## Exercise goal:
From the rows below, keep only the lines that contain the word "series", and copy each of them. Case matters.

## Available data:
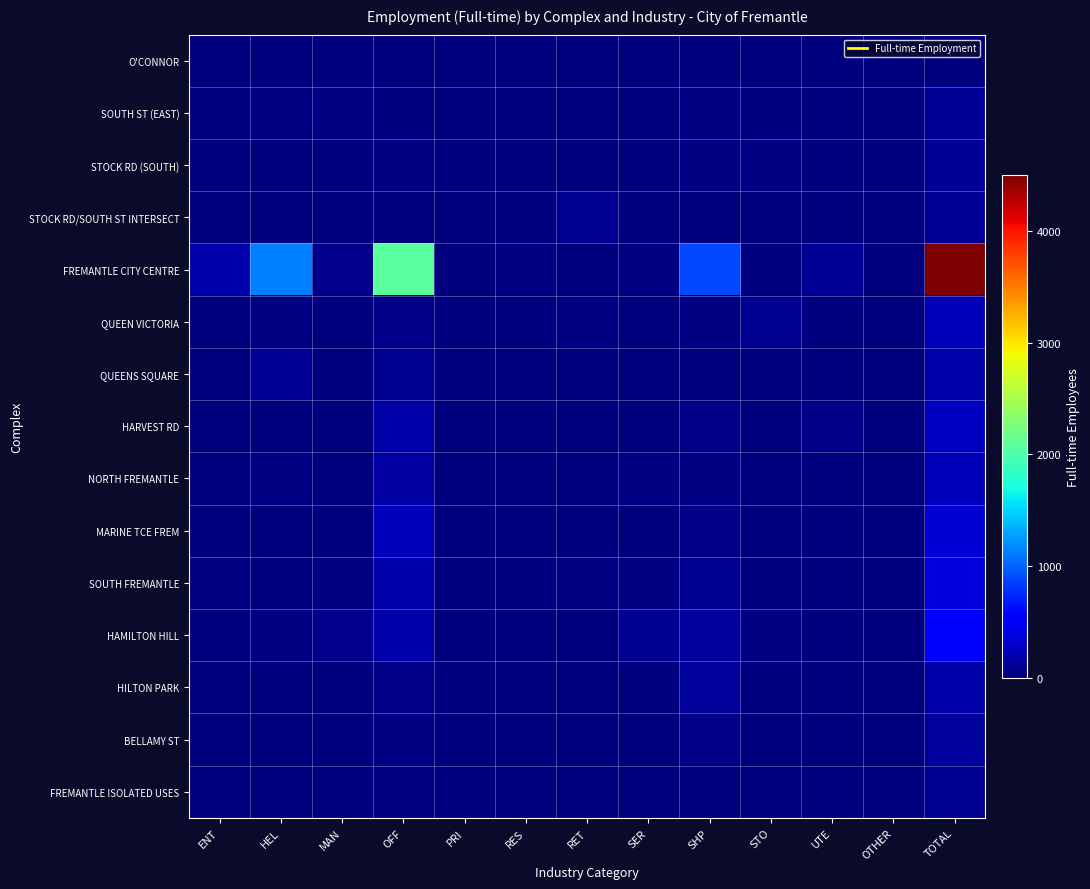

At which category does the chart reach its minimum across all series?

HEL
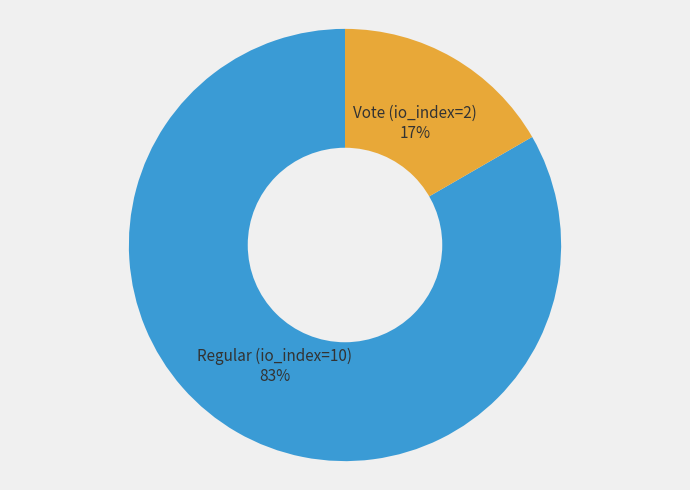

Which slice is the smallest?

Vote (io_index=2)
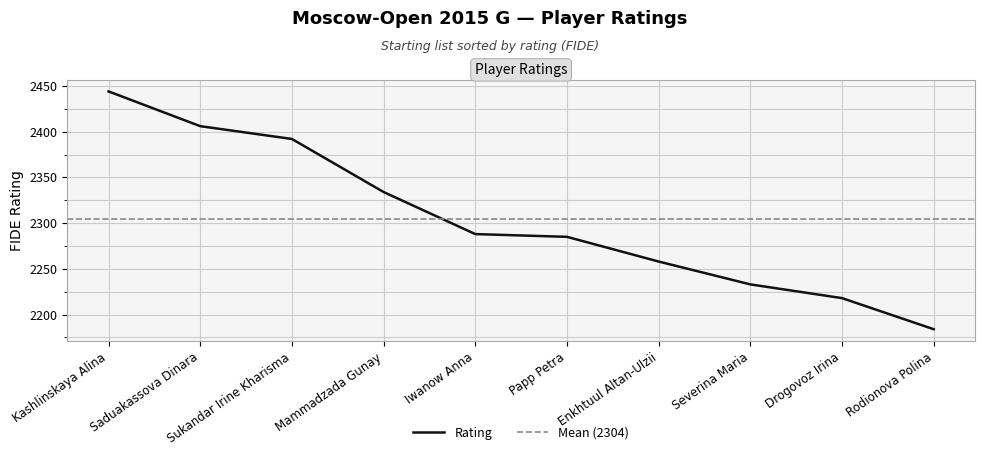

True or false: the data has more than 0 interior local peaks.

False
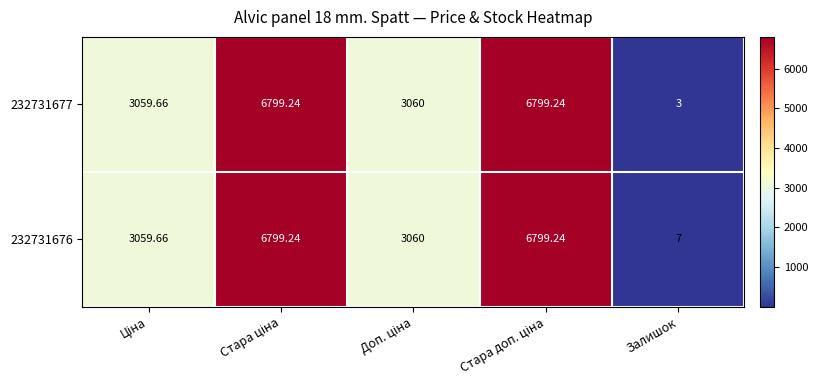

Rank the series by their average value, from lowest to highest.

232731677, 232731676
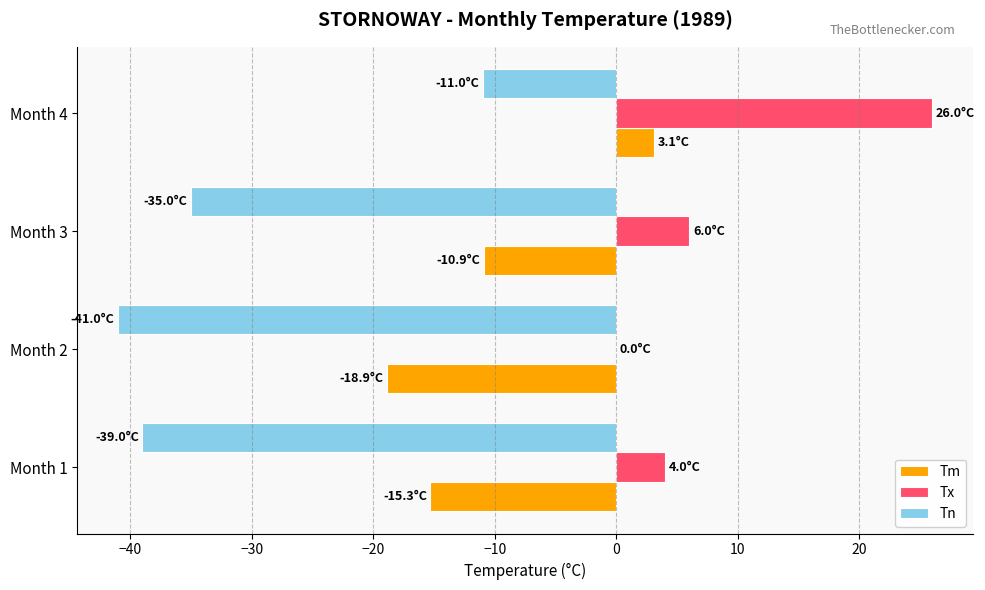

Which series has the largest total across all categories?

Tx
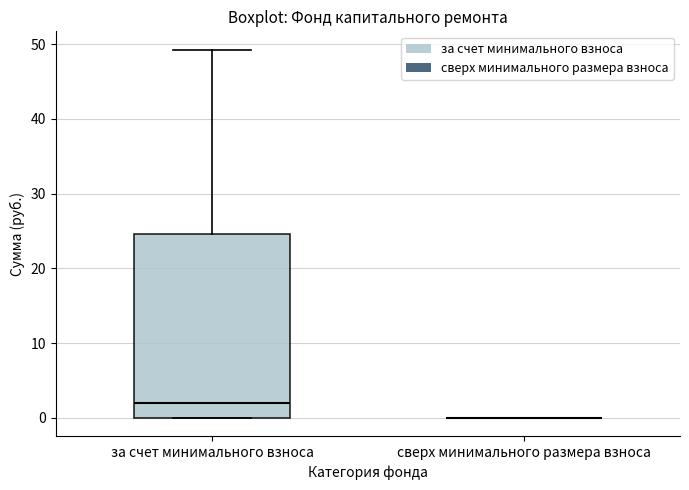

Where is the lower edge of the box for за счет минимального взноса on the y-axis? The values are not printed on the chart, so give them approximately, as read against the axis.

0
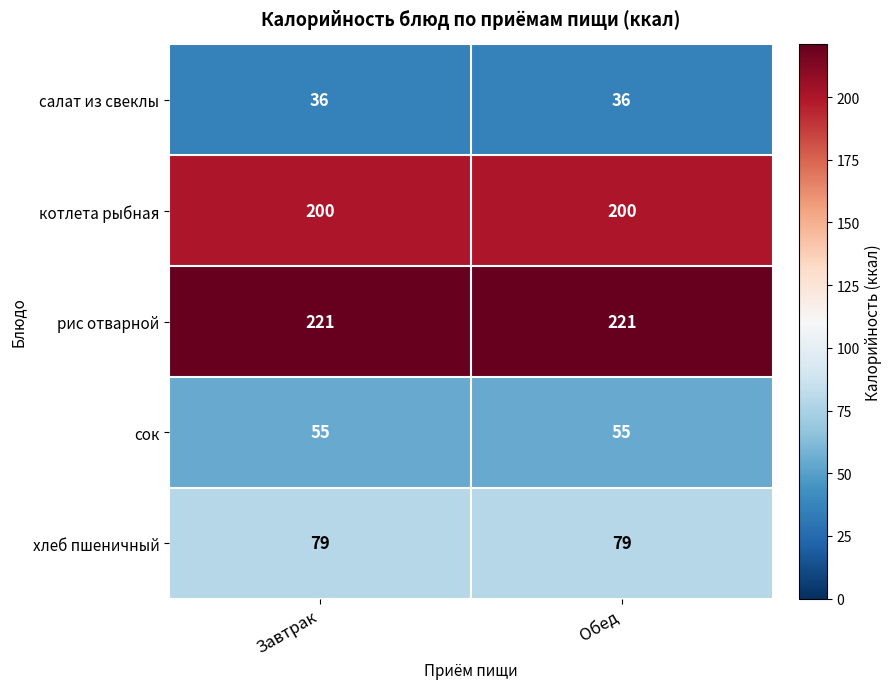

True or false: котлета рыбная has a value of 200 at Завтрак.

True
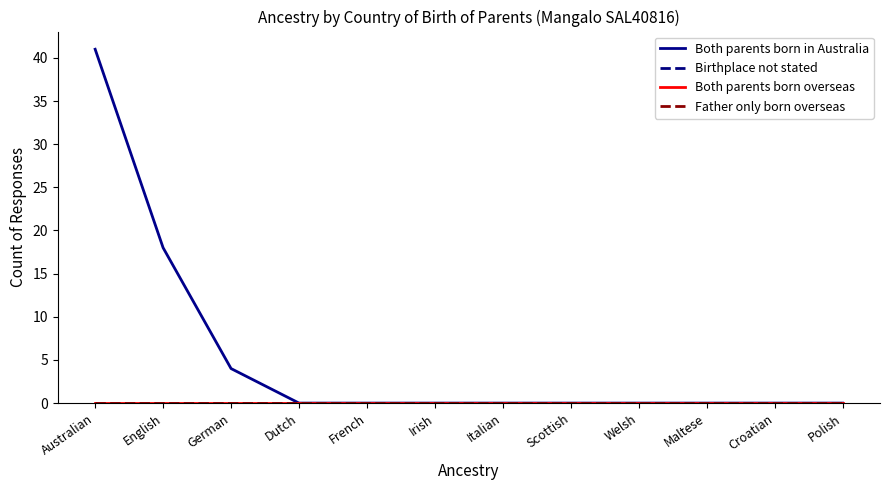

Is this an area chart (filled region under the line)?

No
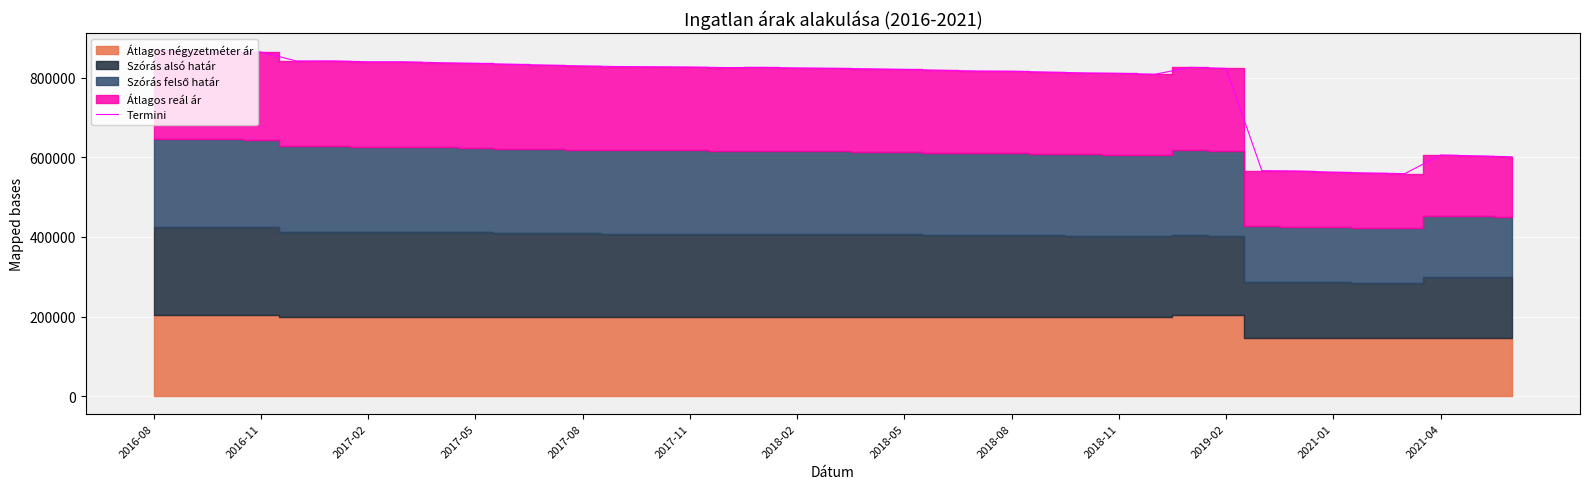

What is the value of the 21st point from the left?

822146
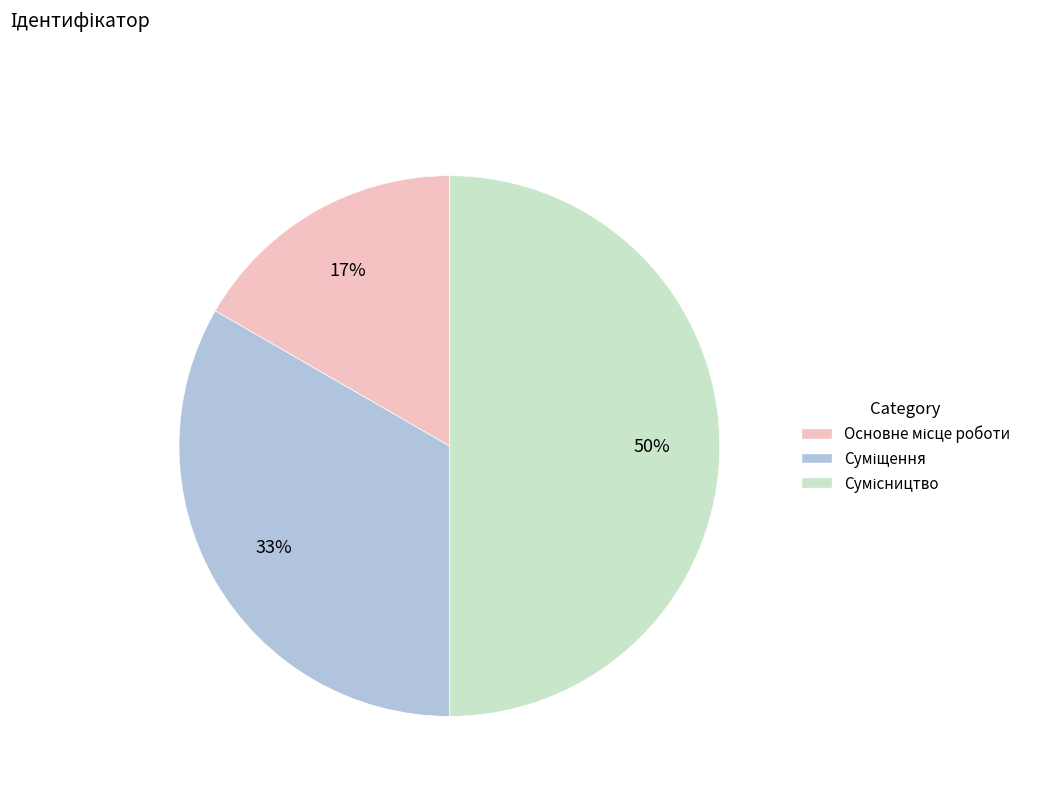

Count the number of slices in the pie.

3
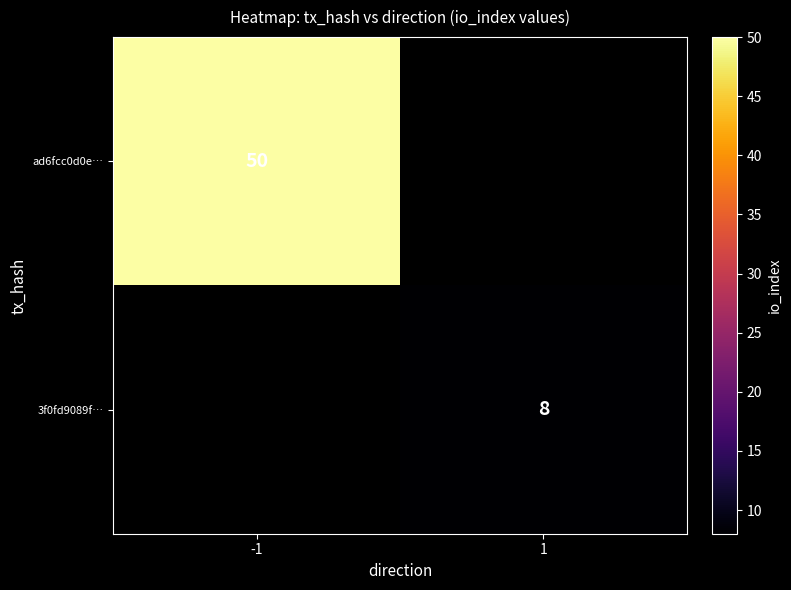

True or false: 3f0fd9089f… has a value of 13.4 at 1.

False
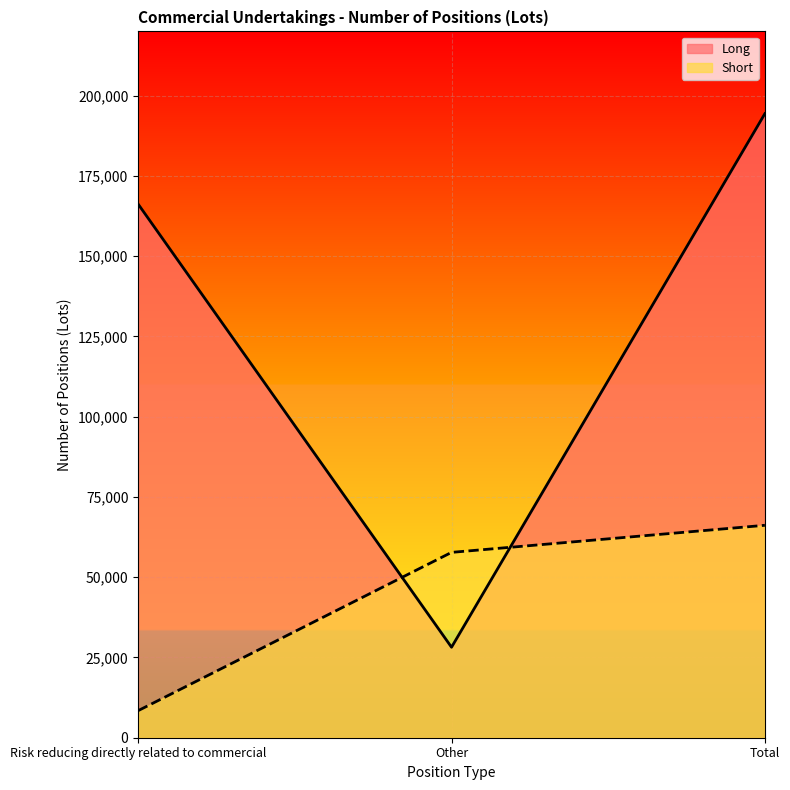

List the series in order of their peak value, lowest first.

Short, Long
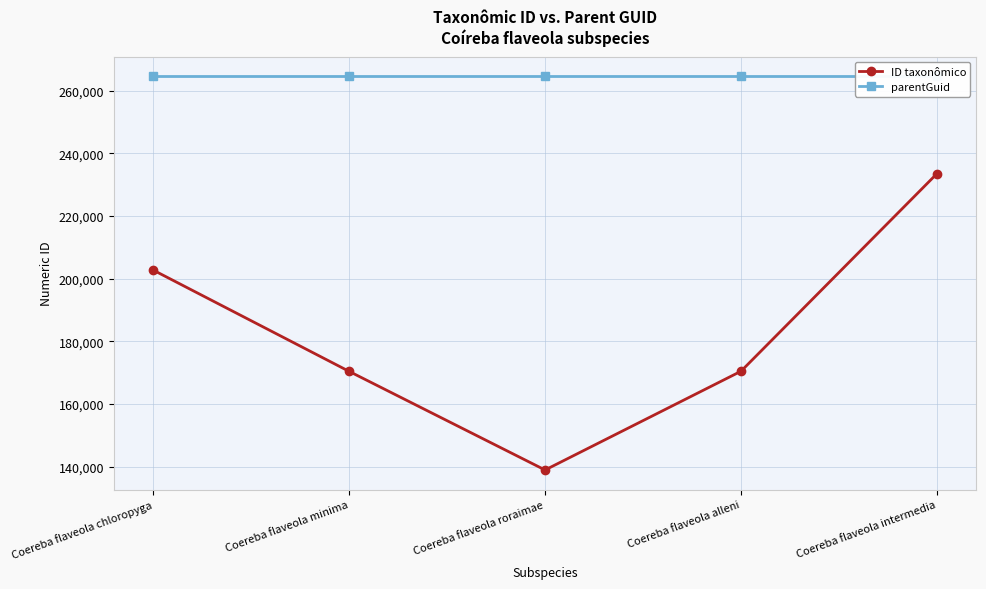

At how many categories does at least one series exceed 209572?

5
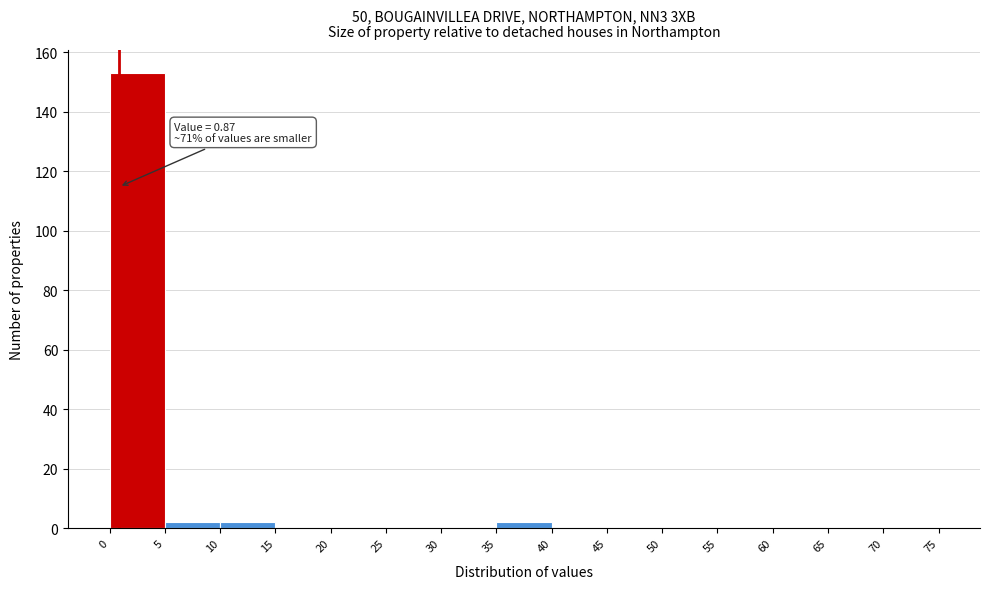

Over which range of the x-axis is the bar tallest?

0 to 5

## Task answer:
At which category does the chart reach its minimum across all series?
Rank the series by their average value, from lowest to highest.
Which series has the largest total across all categories?
List the series in order of their peak value, lowest first.
At how many categories does at least one series exceed 209572?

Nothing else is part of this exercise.